We wanted to make sure you saw today’s New York Times editorial imploring House Speaker John Boehner to drop the excuses and act on comprehensive immigration reform legislation in the House of Representatives this year:
“Mr. Boehner, who pledged to press ahead with immigration reform a year ago following Mitt Romney’s dismal performance with Latino voters, now says the House will not negotiate with Democrats on the basis of the sweeping reform bill passed by the Senate in June with bipartisan support. Translation: Don’t hold your breath for immigration reform this year, and don’t get your hopes high for next year, either.”
“The only immigration bill on which Mr. Boehner has permitted a vote by the full House would allow for the mass deportation of young, undocumented immigrants brought to this country illegally as children by their parents — the so-called Dreamers.”
“Deporting hundreds of thousands of youngsters who grew up and went to school in the United States does not seem an especially promising way to resolve the broader issue of the nation’s broken immigration system.

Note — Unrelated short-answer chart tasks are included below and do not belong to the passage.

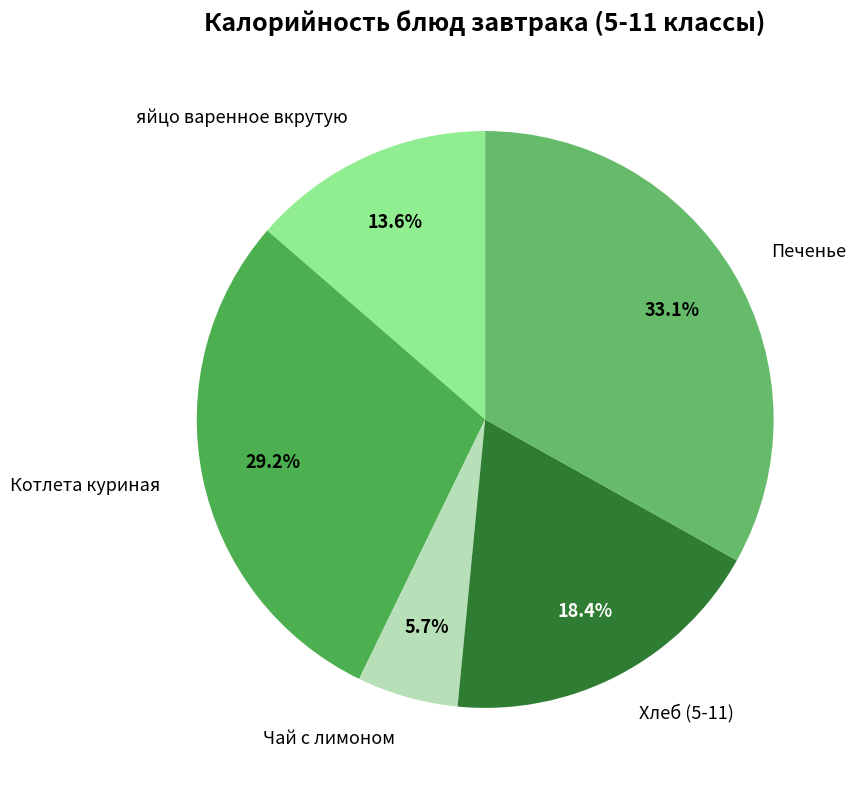

True or false: Котлета куриная accounts for 34% of the total.

False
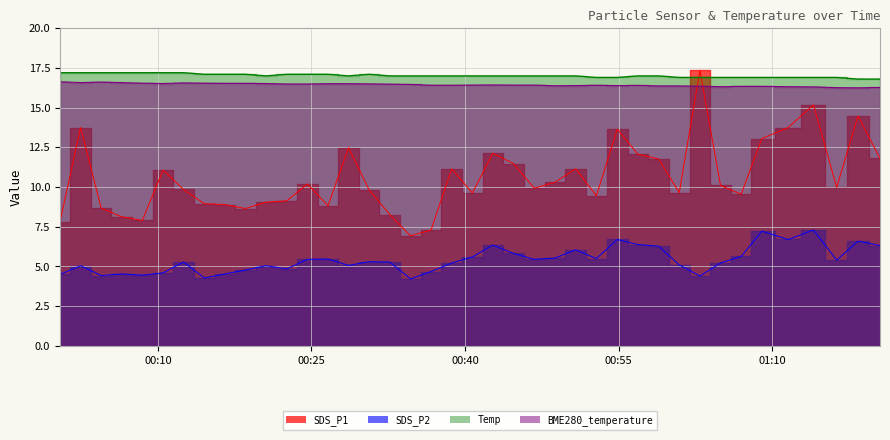

How many lines are shown in the chart?

4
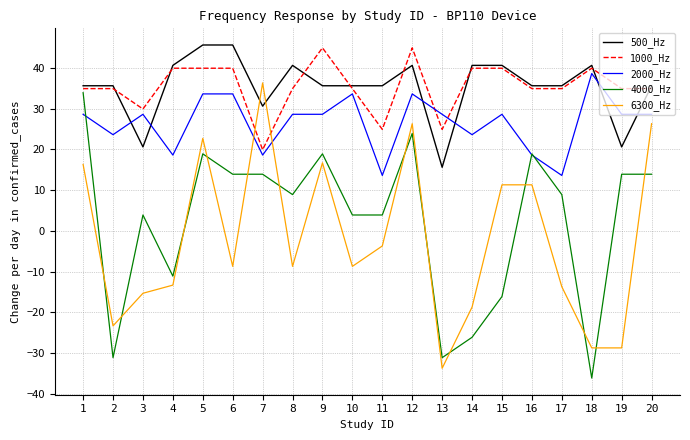

Between 2 and 13, which series saw the biggest shift?

500_Hz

Neither does heaving billions of dollars more at border security without tackling the entire problem. Some partial reforms, such as opening the visa spigot for high-tech engineers, scientists and mathematicians, may make sense, but they don’t get at the fundamental problem.”
“As it happens, border security and high-tech visas are addressed in the Senate bill, along with more fundamental reform; that’s why it’s 1,300 pages long, a fact that Mr. Boehner cited to dismiss its viability as the basis for negotiations. In the wake of Obamacare’s rollout troubles, large-scale reforms are in poor repute, we understand. But there are 11 million undocumented immigrants in the United States. The country needs to deal with them in some way. When it does so, it needs to set up a sensible system for future immigration so we don’t wind up in the same fix 10 or 20 years from now. That requires legislation of some complexity, it’s true, but members of Congress are elected to solve complex problems.”
“Mr. Boehner should let House Republicans vote on the parts of immigration reform they consider priorities and take that ‘sensible step-by-step’ approach into negotiations with the Senate. It is unserious, and unconstructive, to tell the Senate what it can and cannot bring to the table in negotiations with the House.”
We couldn’t agree more. Americans overwhelmingly support comprehensive immigration reform. The Senate has acted in a bipartisan and comprehensive way and it’s time for the House to act.